Prosser and colleagues used mass spectrometry, super-resolution imaging, and single-cell mechanical assays to assess cardiomyocytes isolated from left ventricular samples from patients with heart failure of various aetiologies and severity and from individuals with non-failing hearts. Failing cardiomyocytes had upregulation and stabilization of the cytoskeleton, specifically microtubules, intermediate filaments, and associated proteins, compared with non-failing cardiomyocytes. The microtubule network in failing cardiomyocytes was dense and heavily detyrosinated, which led to increased cardiomyocyte stiffness and impaired contractility, and these features were independent of disease origin.
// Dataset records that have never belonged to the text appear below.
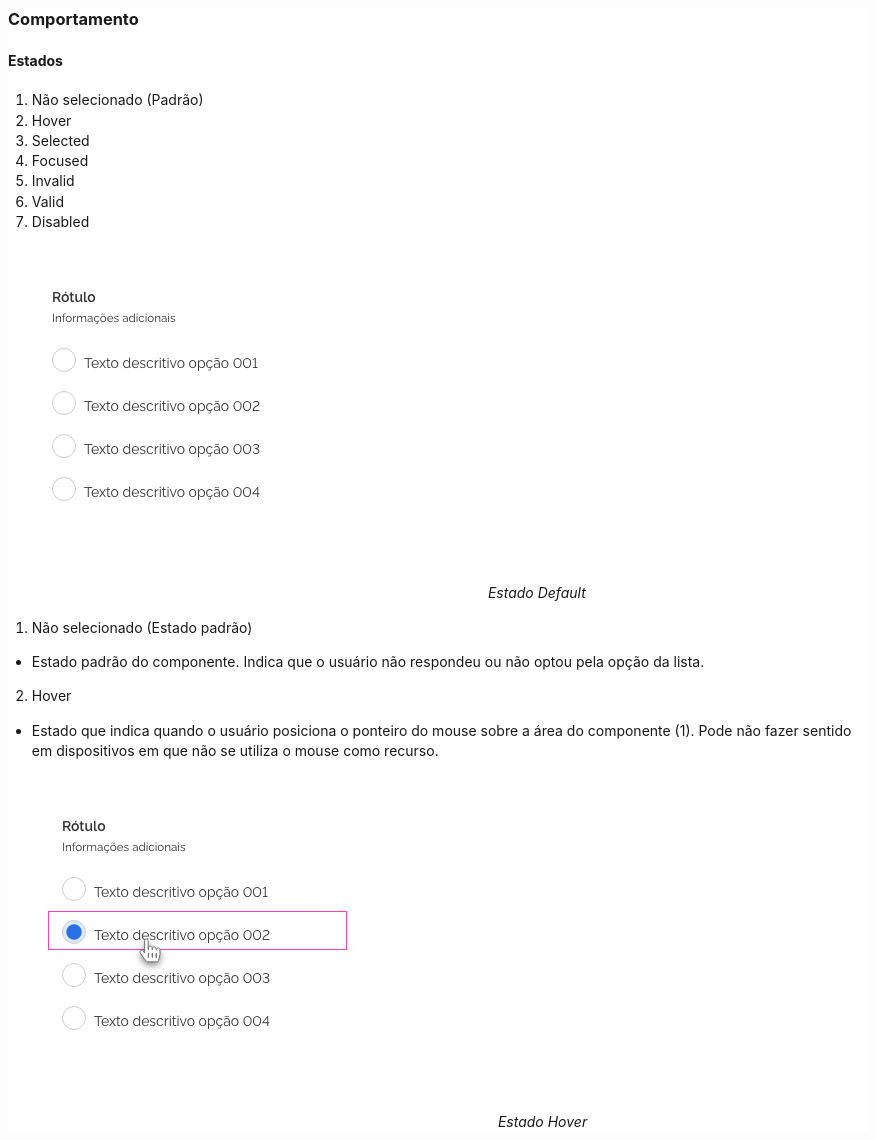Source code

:### Comportamento

#### Estados

1. Não selecionado (Padrão)
2. Hover
3. Selected
4. Focused
5. Invalid
6. Valid
7. Disabled

![Default](imagens/radio-estado-default.png)
*Estado Default*

1. Não selecionado (Estado padrão)

- Estado padrão do componente. Indica que o usuário não respondeu ou não optou pela opção da lista.

2. Hover

- Estado que indica quando o usuário posiciona o ponteiro do mouse sobre a área do componente (1). Pode não fazer sentido em dispositivos em que não se utiliza o mouse como recurso.

![Estado hover](imagens/radio-estado-hover.png)
*Estado Hover*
Suppression of microtubule detyrosination … reduced the stiffness of failing cardiomyocytes and restored … contractile function

Suppression of microtubule detyrosination with pharmacological or genetic approaches reduced the stiffness of failing cardiomyocytes and restored 40–50% of the lost contractile function. “We saw marked improvements in relaxation kinetics particularly in cardiomyocytes from patients with diastolic dysfunction, raising the possibility that a microtubule-based intervention could one day be used for treating patients with heart failure with preserved ejection fraction, a burgeoning patient population that lacks any viable therapeutic interventions,” remarks Prosser. Compounds for manipulating detyrosination have been approved by the FDA, but Prosser cautions that the long-term safety and efficacy of this approach must be examined. “Preclinical studies in small and large animal models are next on the docket,” says Prosser, “but we must be careful to select the appropriate animal models that accurately reflect the cytoskeletal phenotypes of patient populations to avoid repeating the mistakes of the past.”